In C there's a concept called `FILE' for this. In Unix (C, shell) it's called `pipe'. `Threads' are processes where all `inter-thread' communication must be done through one of those devices. Shared-memory parallel programming with manual synchronization was popularized by Windows and C++ coders. Why? Because `processes' were too heavy weight, too slow, and too cumbersome... kinda like the excuses people use when they don't want to use a scripting language.
C doesn't have a sophisticated typing system, but that has little to do with the issue of not being able to write a "sanitized string" type. Just the idea of sanitized string sounds wrong to me. If it's not an ASCII, NUL-terminated array of characters, then it's not properly called a string in C terminology.
Type abstraction is often the root cause of security bugs. For example, you could treat a password as a sub-type of string. But strings as commonly understood almost universally support the concept of truncation. But if you truncate a password horrible security repercussions result. So why would you want to treat it like a string at all?
Strings also usually support the notion of concatenation. So take HTML. You could keep an HTML document as a string, but HTML has a hierarchical structure, and prepending or appending data to a complete document results in garbage.
Just exclude those methods, one says. Well (1) the fact that you must exclude already exposes you to mishaps and bugs the same as forgetting to bounds check an operation in C, and (2) what are you left with when you exclude all the unnecessary and possibly dangerous operations? Not much.
Buffer overflows in C usually are the result of people trying to treat everything like a string; they want to slurp data into a string or array, and then manipulate it in that form. That's a horrible way to write software, whether in C or any other language. It just so happens that if you do it in C you're susceptible to more attacks than if you do it in, say, Java; but the solution isn't to write the bad code in Java; it's to stop writing that kind of code at all.
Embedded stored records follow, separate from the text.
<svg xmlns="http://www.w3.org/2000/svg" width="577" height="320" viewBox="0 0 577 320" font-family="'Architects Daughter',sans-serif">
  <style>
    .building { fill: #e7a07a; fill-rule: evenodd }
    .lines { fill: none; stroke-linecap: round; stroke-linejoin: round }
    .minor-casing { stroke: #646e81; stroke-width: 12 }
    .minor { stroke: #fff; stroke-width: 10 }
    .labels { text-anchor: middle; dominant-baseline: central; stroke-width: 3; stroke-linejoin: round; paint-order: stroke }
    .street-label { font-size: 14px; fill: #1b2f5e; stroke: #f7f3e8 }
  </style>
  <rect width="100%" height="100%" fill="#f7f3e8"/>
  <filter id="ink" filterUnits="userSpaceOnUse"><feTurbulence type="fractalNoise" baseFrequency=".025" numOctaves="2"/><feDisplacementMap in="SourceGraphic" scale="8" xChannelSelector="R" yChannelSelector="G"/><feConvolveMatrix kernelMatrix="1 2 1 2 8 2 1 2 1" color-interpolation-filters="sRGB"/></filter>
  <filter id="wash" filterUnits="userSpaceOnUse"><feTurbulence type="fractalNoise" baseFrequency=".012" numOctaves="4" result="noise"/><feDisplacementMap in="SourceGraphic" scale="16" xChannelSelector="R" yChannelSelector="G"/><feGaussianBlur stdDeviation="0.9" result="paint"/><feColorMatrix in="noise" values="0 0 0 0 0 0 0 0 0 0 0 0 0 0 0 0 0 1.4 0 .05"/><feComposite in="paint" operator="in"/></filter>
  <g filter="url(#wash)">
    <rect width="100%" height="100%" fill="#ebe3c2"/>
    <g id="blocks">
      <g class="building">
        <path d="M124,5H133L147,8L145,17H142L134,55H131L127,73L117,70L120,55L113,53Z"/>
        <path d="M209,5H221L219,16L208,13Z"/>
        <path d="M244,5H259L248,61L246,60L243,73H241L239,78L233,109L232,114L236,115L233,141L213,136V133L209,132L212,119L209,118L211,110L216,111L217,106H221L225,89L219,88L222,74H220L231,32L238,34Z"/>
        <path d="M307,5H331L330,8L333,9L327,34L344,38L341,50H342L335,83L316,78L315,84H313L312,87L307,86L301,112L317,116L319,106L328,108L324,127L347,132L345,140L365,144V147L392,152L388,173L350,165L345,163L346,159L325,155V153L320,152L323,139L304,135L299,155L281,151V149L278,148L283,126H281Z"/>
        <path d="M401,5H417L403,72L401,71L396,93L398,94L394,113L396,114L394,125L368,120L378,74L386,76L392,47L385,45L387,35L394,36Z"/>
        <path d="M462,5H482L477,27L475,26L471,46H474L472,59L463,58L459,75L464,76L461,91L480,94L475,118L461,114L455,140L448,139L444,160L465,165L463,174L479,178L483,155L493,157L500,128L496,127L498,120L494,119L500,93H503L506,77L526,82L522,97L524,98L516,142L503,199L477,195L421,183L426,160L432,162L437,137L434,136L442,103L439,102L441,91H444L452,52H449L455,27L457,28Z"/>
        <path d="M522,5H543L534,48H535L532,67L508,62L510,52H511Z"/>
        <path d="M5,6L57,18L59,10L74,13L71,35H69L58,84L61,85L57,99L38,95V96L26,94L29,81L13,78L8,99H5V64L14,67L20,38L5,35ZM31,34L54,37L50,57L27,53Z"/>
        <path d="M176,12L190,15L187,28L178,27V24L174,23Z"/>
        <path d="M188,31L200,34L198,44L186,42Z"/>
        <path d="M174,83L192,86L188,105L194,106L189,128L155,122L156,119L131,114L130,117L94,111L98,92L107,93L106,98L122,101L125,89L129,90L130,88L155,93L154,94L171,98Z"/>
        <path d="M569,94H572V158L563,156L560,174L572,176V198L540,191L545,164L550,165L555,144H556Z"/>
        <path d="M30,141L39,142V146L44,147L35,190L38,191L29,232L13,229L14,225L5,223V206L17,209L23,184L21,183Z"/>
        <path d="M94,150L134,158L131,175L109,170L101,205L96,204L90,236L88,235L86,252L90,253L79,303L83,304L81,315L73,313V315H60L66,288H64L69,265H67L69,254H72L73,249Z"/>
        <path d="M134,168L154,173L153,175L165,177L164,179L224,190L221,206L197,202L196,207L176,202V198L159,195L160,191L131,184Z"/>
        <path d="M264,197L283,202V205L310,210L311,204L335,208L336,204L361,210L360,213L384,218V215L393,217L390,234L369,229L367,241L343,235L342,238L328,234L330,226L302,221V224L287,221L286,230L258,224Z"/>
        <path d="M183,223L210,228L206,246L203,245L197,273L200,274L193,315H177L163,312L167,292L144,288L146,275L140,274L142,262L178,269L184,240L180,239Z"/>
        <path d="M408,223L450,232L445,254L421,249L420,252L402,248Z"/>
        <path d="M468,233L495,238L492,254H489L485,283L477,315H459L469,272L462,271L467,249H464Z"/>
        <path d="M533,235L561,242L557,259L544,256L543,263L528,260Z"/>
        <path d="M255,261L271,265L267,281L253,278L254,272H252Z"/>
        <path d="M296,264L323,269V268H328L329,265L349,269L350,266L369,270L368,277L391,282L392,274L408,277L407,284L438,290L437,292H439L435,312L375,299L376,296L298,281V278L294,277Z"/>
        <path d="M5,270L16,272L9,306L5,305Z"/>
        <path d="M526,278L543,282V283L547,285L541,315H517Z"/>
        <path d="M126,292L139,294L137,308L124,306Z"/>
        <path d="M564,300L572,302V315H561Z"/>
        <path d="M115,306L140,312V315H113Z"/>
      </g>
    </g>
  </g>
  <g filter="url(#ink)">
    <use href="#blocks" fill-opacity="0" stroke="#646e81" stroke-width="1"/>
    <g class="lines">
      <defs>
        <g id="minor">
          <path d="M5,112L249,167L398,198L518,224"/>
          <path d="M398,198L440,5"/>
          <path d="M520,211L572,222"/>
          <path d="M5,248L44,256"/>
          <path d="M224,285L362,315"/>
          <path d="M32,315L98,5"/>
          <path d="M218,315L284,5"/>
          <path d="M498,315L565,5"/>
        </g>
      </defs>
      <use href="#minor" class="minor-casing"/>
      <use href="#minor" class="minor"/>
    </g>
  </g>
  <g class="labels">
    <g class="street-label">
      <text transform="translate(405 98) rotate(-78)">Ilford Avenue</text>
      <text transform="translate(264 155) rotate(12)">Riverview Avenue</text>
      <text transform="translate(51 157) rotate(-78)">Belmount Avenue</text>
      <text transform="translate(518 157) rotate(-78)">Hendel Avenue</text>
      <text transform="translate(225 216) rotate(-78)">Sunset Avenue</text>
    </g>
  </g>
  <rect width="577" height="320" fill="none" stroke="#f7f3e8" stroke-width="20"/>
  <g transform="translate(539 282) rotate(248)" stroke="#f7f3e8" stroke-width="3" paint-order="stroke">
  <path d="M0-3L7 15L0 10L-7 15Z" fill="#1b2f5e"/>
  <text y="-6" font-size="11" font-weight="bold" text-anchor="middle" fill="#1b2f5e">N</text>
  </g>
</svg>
Using the best language for the particular job also helps. Writing parsers has always been easier for me to do in C because of pointers, and the ability to write very concise state machines. A parser is really a way to consume a string, character by character, and transform it into some other structure. So when people tell me that handling strings in C is more difficult, I don't know how to respond. It's certainly more difficult to juggle and manipulate strings in C. But if that's how you're processing string input in any language, you're probably doing it wrong. If I'm parsing an e-mail message, I'll construct a tree of objects by consuming a stream of characters. I may store the message, or parts of it, as a character "string", but only as an immutable object that I never need to manipulate; outputting it later, if necessary. So I rarely care about the difficulty of manipulating strings in C, because I rarely need to do that.
I tend to use general purpose scripting languages for things _other_ than string processing, like executing complex rules or transformations of structures of objects. For still other things domain specific language are preferable.
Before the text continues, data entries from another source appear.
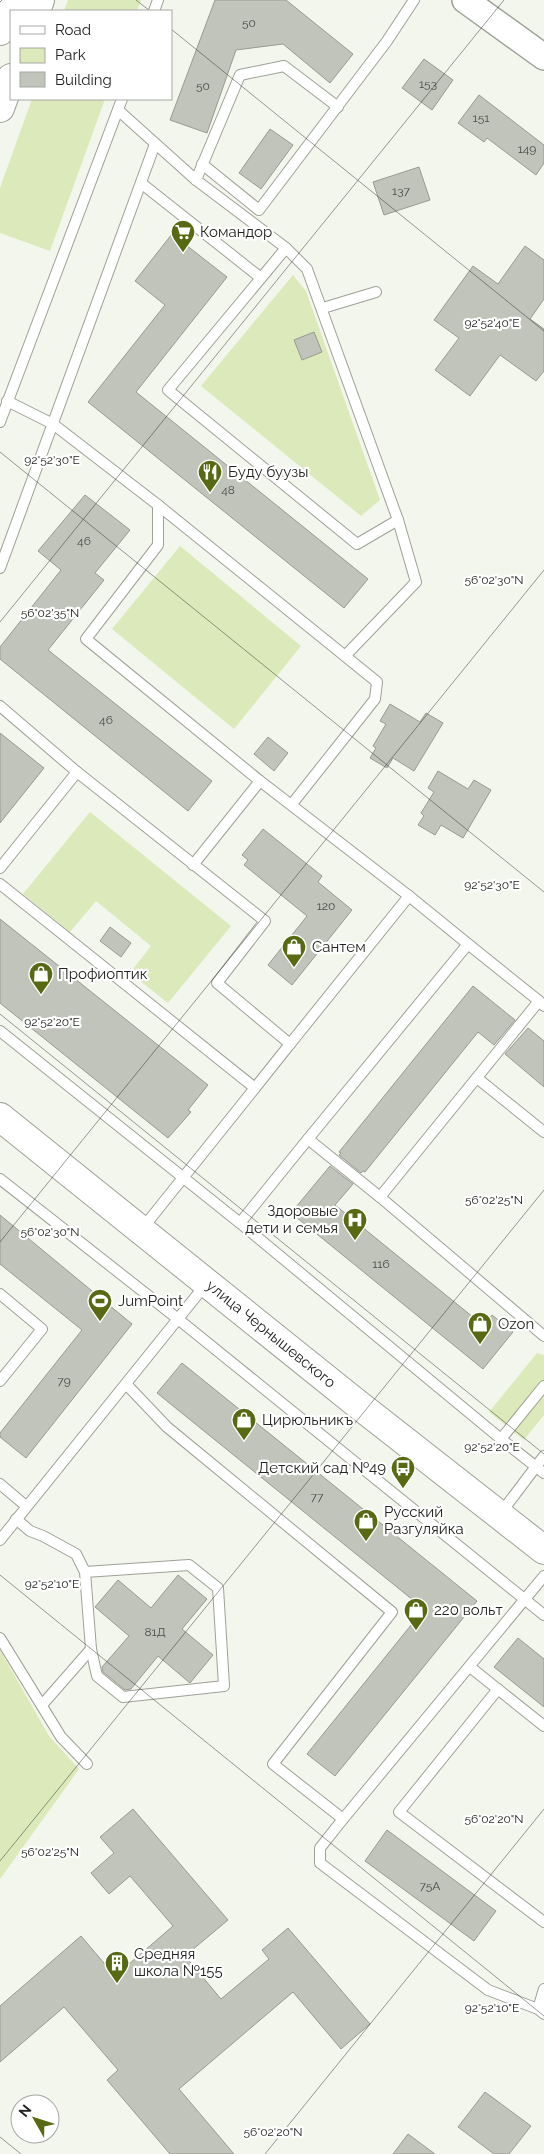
<svg xmlns="http://www.w3.org/2000/svg" width="544" height="2154" font-family="Raleway,sans-serif">
<rect width="100%" height="100%" fill="#f3f6ec"/>
<g fill="#dce9ba">
<path d="M68,0H141L137,11H64Z"/>
<path d="M32,99H105L50,251L0,233V188Z"/>
<path d="M293,275L306,291L380,500L361,516L201,386Z"/>
<path d="M180,546L301,646L234,729L112,629Z"/>
<path d="M90,812L231,926L168,1003L130,973L151,946L96,901L70,932L23,894Z"/>
<path d="M537,1353L544,1355V1415L524,1440L489,1412Z"/>
<path d="M0,1650L49,1736L79,1769L0,1879Z"/>
</g>
<g fill="#c1c4ba" stroke="#989b91">
<path d="M215,0H286L353,54L330,83L283,44L236,50L207,133L170,120Z"/>
<path d="M424,59L453,80L432,110L402,88Z"/>
<path d="M479,95L544,145V163L536,175L487,138L484,142L458,123Z"/>
<path d="M270,129L293,145L261,189L239,173Z"/>
<path d="M419,167L430,200L384,215L373,182Z"/>
<path d="M172,234L227,277L136,392L368,579L344,608L88,402L165,305L135,281Z"/>
<path d="M525,246L544,260V299L530,319L544,329V371L536,381L500,355L470,396L435,370L459,338L434,320L473,266L498,284Z"/>
<path d="M314,332L322,352L302,360L294,340Z"/>
<path d="M85,495L130,530L95,573L104,580L48,650L212,781L188,811L0,659V647L61,570L38,551Z"/>
<path d="M390,704L420,722L426,713L443,723L414,771L393,758L387,768L370,758L376,748L373,746L386,724L380,721Z"/>
<path d="M0,733L44,768L0,823Z"/>
<path d="M268,737L288,753L274,771L254,754Z"/>
<path d="M438,771L468,789L474,780L491,790L463,838L441,825L435,835L418,825L424,816L421,813L434,792L428,788Z"/>
<path d="M263,829L322,876L318,882L352,910L292,985L268,965L307,916L244,865L248,860L242,855Z"/>
<path d="M0,919L208,1085L188,1110L191,1112L168,1138L0,1003Z"/>
<path d="M110,927L131,943L121,957L100,941Z"/>
<path d="M473,986L515,1020L494,1045L478,1032L365,1172L363,1171L361,1173L339,1155L341,1153L339,1152Z"/>
<path d="M528,1028L544,1041V1087L505,1054Z"/>
<path d="M330,1166L353,1184L335,1205L484,1326L492,1315L513,1332L483,1369L291,1213Z"/>
<path d="M0,1215L132,1324L26,1458L0,1437V1433L82,1330L0,1264Z"/>
<path d="M182,1363L477,1601L335,1776L307,1754L424,1609L157,1393Z"/>
<path d="M178,1575L207,1599L182,1629L213,1655L190,1683L158,1656L131,1689L125,1690L103,1672L102,1667L129,1636L95,1607L118,1580L151,1608Z"/>
<path d="M518,1638L544,1659V1707L494,1667Z"/>
<path d="M133,1809L228,1920L185,1956L221,1999L269,1959L262,1950L288,1928L370,2024L341,2049L293,1992L179,2089L234,2154H170L107,2080L118,2070L64,2007L0,2062V2006L81,1936L115,1976L173,1926L130,1876L109,1894L91,1873L114,1853L100,1837Z"/>
<path d="M387,1830L496,1911L474,1941L365,1861Z"/>
<path d="M485,2092L531,2126L509,2154H494L458,2127Z"/>
<path d="M408,2134L435,2154H393Z"/>
</g>
<g fill="none" stroke-linecap="round" stroke-linejoin="round">
<defs>
<g id="service">
<path d="M154,11L158,0"/>
<path d="M202,164L259,210L387,41L414,0"/>
<path d="M196,180L240,75L284,66L338,107"/>
<path d="M141,183L261,278"/>
<path d="M286,248L168,390L357,544L398,520"/>
<path d="M323,308L376,292"/>
<path d="M7,401L53,424L158,505L345,656L416,582L398,520L307,269L286,248L196,180L118,110"/>
<path d="M0,422L122,99"/>
<path d="M0,568L155,144"/>
<path d="M0,706L77,772L265,921L217,983L290,1044L409,896L260,781L86,639L158,545V505"/>
<path d="M292,804L375,699L377,682L345,656"/>
<path d="M193,865L260,781"/>
<path d="M0,868L77,772"/>
<path d="M0,884L255,1088L142,1229"/>
<path d="M409,896L468,944"/>
<path d="M544,1006L539,1001L380,1197L544,1336"/>
<path d="M0,1031L240,1223"/>
<path d="M477,1078L544,1132"/>
<path d="M255,1088L290,1044"/>
<path d="M308,1139L240,1223L501,1439"/>
<path d="M0,1179L178,1319L544,1615"/>
<path d="M380,1197L308,1139L468,944L539,1001"/>
<path d="M0,1294L42,1329L0,1381"/>
<path d="M126,1384L167,1427L392,1612L273,1764L343,1819"/>
<path d="M544,1386L501,1439L544,1473"/>
<path d="M0,1484L26,1506"/>
<path d="M500,1514L544,1456"/>
<path d="M16,1519L30,1531L43,1536L76,1554L85,1572L91,1649L97,1676L123,1697L224,1686L218,1588L189,1565L85,1572"/>
<path d="M0,1540L206,1284"/>
<path d="M544,1576L343,1819L320,1848V1863L488,1990L538,2009L544,2014"/>
<path d="M0,1638L61,1737L87,1764"/>
<path d="M470,1667L544,1726"/>
<path d="M498,1689L399,1812L544,1922"/>
<path d="M42,1705L91,1649"/>
<path d="M538,2009L544,1989"/>
</g>
<path id="tertiary" d="M465,0L544,57"/>
<path id="secondary" d="M0,1117L355,1402L544,1550"/>
<g id="primary">
<path d="M36,11L40,0"/>
<path d="M0,31L11,0"/>
<path d="M0,108L11,78"/>
</g>
</defs>
<use href="#service" stroke="#9ea197" stroke-width="12"/>
<use href="#tertiary" stroke="#9ea197" stroke-width="28"/>
<use href="#secondary" stroke="#9ea197" stroke-width="30"/>
<use href="#primary" stroke="#9ea197" stroke-width="30"/>
<use href="#service" stroke="#fff" stroke-width="10"/>
<use href="#tertiary" stroke="#fff" stroke-width="25"/>
<use href="#secondary" stroke="#fff" stroke-width="28"/>
<use href="#primary" stroke="#fff" stroke-width="28"/>
</g>
<path fill="none" stroke="#232421" stroke-width="1" stroke-opacity="0.45" d="M136,0L150,11M0,2L2,0M171,29L544,331M0,452L544,892M0,622L504,0M0,1014L544,1454M0,1242L544,570M0,1575L544,2016M0,1861L544,1190M0,2137L21,2154M265,2154L544,1809"/>
<defs>
<symbol id="supermarket-pin" viewBox="-11 -11 22 30"><path d="M0 17L-7.5 6A9.5 9.5 0 1 1 7.5 6Z" fill="#586913" stroke="#fff"/><path d="M-6-5.5h2.5l.6 2H6L4.5 2H-2.5L-4.4-4H-6ZM-1.5 3.2a1.3 1.3 0 1 0 .1 0ZM3 3.2a1.3 1.3 0 1 0 .1 0Z" fill="#fff"/></symbol>
<symbol id="restaurant-pin" viewBox="-11 -11 22 30"><path d="M0 17L-7.5 6A9.5 9.5 0 1 1 7.5 6Z" fill="#586913" stroke="#fff"/><path d="M-5-6h1v4h1v-4h1v4h1v-4h1v5L-1.5 .5V6h-2V.5L-5-1ZM5-6V6H3V1.5H1.5Q1.5-4 5-6Z" fill="#fff"/></symbol>
<symbol id="shop-pin" viewBox="-11 -11 22 30"><path d="M0 17L-7.5 6A9.5 9.5 0 1 1 7.5 6Z" fill="#586913" stroke="#fff"/><path d="M-5-2.5h2.3a2.7 3.5 0 0 1 5.4 0H5L5.5 6h-11ZM-1.5-2.5h3a1.5 2.3 0 0 0-3 0Z" fill="#fff"/></symbol>
<symbol id="hospital-pin" viewBox="-11 -11 22 30"><path d="M0 17L-7.5 6A9.5 9.5 0 1 1 7.5 6Z" fill="#586913" stroke="#fff"/><path d="M-5-5h3v3.5h4V-5h3V5h-3V1.5h-4V5h-3Z" fill="#fff"/></symbol>
<symbol id="stadium-pin" viewBox="-11 -11 22 30"><path d="M0 17L-7.5 6A9.5 9.5 0 1 1 7.5 6Z" fill="#586913" stroke="#fff"/><path d="M0-5a6.5 5 0 1 0 0 10a6.5 5 0 1 0 0-10ZM-3.5-1.8h7v3.6h-7Z" fill="#fff"/></symbol>
<symbol id="bus-pin" viewBox="-11 -11 22 30"><path d="M0 17L-7.5 6A9.5 9.5 0 1 1 7.5 6Z" fill="#586913" stroke="#fff"/><path d="M-5-6H5V4H4V6H2V4H-2V6H-4V4H-5ZM-3.5-4V0h7V-4ZM-3.5 1.2v1.5H-2V1.2ZM2 1.2v1.5H3.5V1.2Z" fill="#fff"/></symbol>
<symbol id="building-pin" viewBox="-11 -11 22 30"><path d="M0 17L-7.5 6A9.5 9.5 0 1 1 7.5 6Z" fill="#586913" stroke="#fff"/><path d="M-4-6H4V6H1V3H-1V6H-4ZM-2.5-4.3h1.7v1.8h-1.7ZM.8-4.3h1.7v1.8H.8ZM-2.5-1h1.7V.8h-1.7ZM.8-1h1.7V.8H.8Z" fill="#fff"/></symbol>
</defs>
<g fill-rule="evenodd">
<use href="#supermarket-pin" x="169" y="218" width="28" height="38"/>
<use href="#restaurant-pin" x="196" y="458" width="28" height="38"/>
<use href="#shop-pin" x="280" y="933" width="28" height="38"/>
<use href="#shop-pin" x="27" y="960" width="28" height="38"/>
<use href="#hospital-pin" x="341" y="1206" width="28" height="38"/>
<use href="#stadium-pin" x="86" y="1287" width="28" height="38"/>
<use href="#shop-pin" x="466" y="1310" width="28" height="38"/>
<use href="#shop-pin" x="230" y="1406" width="28" height="38"/>
<use href="#bus-pin" x="389" y="1454" width="28" height="38"/>
<use href="#shop-pin" x="352" y="1507" width="28" height="38"/>
<use href="#shop-pin" x="402" y="1596" width="28" height="38"/>
<use href="#building-pin" x="103" y="1949" width="28" height="38"/>
</g>
<g text-anchor="middle" stroke-width="4.5" stroke-linejoin="round" paint-order="stroke">
<g font-size="12" fill="#4a4c47">
<text x="249" y="27">50</text>
<text x="428" y="88">153</text>
<text x="203" y="90">50</text>
<text x="481" y="122">151</text>
<text x="527" y="153">149</text>
<text x="401" y="195">137</text>
<text x="228" y="494">48</text>
<text x="84" y="545">46</text>
<text x="106" y="724">46</text>
<text x="326" y="910">120</text>
<text x="381" y="1268">116</text>
<text x="64" y="1385">79</text>
<text x="317" y="1501">77</text>
<text x="155" y="1636">81Д</text>
<text x="430" y="1890">75А</text>
</g>
<g font-size="15" fill="#232421" stroke="#fff" text-anchor="start">
<text x="200" y="237">Командор</text>
<text x="228" y="477">Буду буузы</text>
<text x="312" y="952">Сантем</text>
<text x="58" y="979">Профиоптик</text>
<text x="338" y="1216" text-anchor="end">Здоровые<tspan x="338" dy="17">дети и семья</tspan></text>
<text x="118" y="1306">JumPoint</text>
<text x="498" y="1329">Ozon</text>
<text x="262" y="1425">Цирюльникъ</text>
<text x="386" y="1473" text-anchor="end">Детский сад №49</text>
<text x="384" y="1517">Русский<tspan x="384" dy="17">Разгуляйка</tspan></text>
<text x="434" y="1615">220 вольт</text>
<text x="134" y="1959">Средняя<tspan x="134" dy="17">школа №155</tspan></text>
</g>
<g font-size="15" fill="#232421" stroke="#fff">
<text transform="translate(271 1334) rotate(39)" y="5">улица Чернышевского</text>
</g>
</g>
<g font-size="12" text-anchor="middle" fill="#232421" stroke="#fff" stroke-width="4.5" stroke-linejoin="round" paint-order="stroke">
<text x="492" y="327">92°52'40"E</text>
<text x="52" y="464">92°52'30"E</text>
<text x="494" y="584">56°02'30"N</text>
<text x="50" y="617">56°02'35"N</text>
<text x="492" y="889">92°52'30"E</text>
<text x="52" y="1026">92°52'20"E</text>
<text x="494" y="1204">56°02'25"N</text>
<text x="50" y="1236">56°02'30"N</text>
<text x="492" y="1451">92°52'20"E</text>
<text x="52" y="1588">92°52'10"E</text>
<text x="494" y="1823">56°02'20"N</text>
<text x="50" y="1856">56°02'25"N</text>
<text x="492" y="2012">92°52'10"E</text>
<text x="273" y="2136">56°02'20"N</text>
</g>
<rect x="10" y="10" width="162" height="90" fill="#ffffff" stroke="#a7a7a6"/>
<rect x="20" y="26" width="25" height="8" fill="#ffffff" stroke="#a7a7a6"/>
<text x="55" y="35" font-size="15" fill="#232421">Road</text>
<rect x="20" y="48" width="25" height="15" fill="#dce9ba" stroke="#a7a7a6"/>
<text x="55" y="60" font-size="15" fill="#232421">Park</text>
<rect x="20" y="72" width="25" height="15" fill="#c1c4ba" stroke="#a7a7a6"/>
<text x="55" y="85" font-size="15" fill="#232421">Building</text>
<g transform="translate(35 2119) rotate(309)"><circle r="24" fill="#ffffff" stroke="#a7a7a6"/>
<path d="M0-4L9 19L0 12L-9 19Z" fill="#586913"/>
<text y="-8" font-size="14" font-weight="bold" text-anchor="middle" fill="#232421">N</text>
</g>
</svg>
Of course, if all you want to do is hack out a script to process some data (as Perl is popular for), then have at it. But don't fool yourself that your script is any more secure than if written in C. There are probably several times more remote execution bugs in scripting language built applications than C applications, just because of improper use of strings.
Posted Feb 3, 2011 10:00 UTC (Thu) by Thomas (subscriber, #39963)
[Link]
"For example, you could treat a password as a sub-type of string. But strings as commonly understood almost universally support the concept of truncation. But if you truncate a password horrible security repercussions result. So why would you want to treat it like a string at all?"
You got it the wrong way round. Strings [a concatenation of bytes] can support truncation but don't have to.
Cheers,
T.
String manipulation bugs
Posted Feb 6, 2011 19:08 UTC (Sun) by man_ls (subscriber, #15091)
[Link]
(2) what are you left with when you exclude all the unnecessary and possibly dangerous operations? Not much.
Immutable strings. As seen in Java, Python or Lua. Safe, flexible, and only occasionally slow enough to use other options. If you remove the main cause for the most common security bug, and nobody complains, then in my book that is a good decision.
There are probably several times more remote execution bugs in scripting language built applications than C applications, just because of improper use of strings.
String manipulation bugs I can live with. Security holes are unacceptable. A language where every bug must be considered a security bug is too hard for me.
LCA: Lessons from 30 years of Sendmail
Posted Feb 12, 2011 23:07 UTC (Sat) by ofranja (subscriber, #11084)
[Link]
"Type abstraction is often the root cause of security bugs. For example, you could treat a password as a sub-type of string. But strings as commonly understood almost universally support the concept of truncation. But if you truncate a password [...]"
I think you wanted to say LACK of abstraction.
If password is not exactly a string, you should have created a "password" type with proper operations and associated semantics.
Do not ever consider "C" as an example of "complete type system", unless you also consider a Ford T an modern vehicle.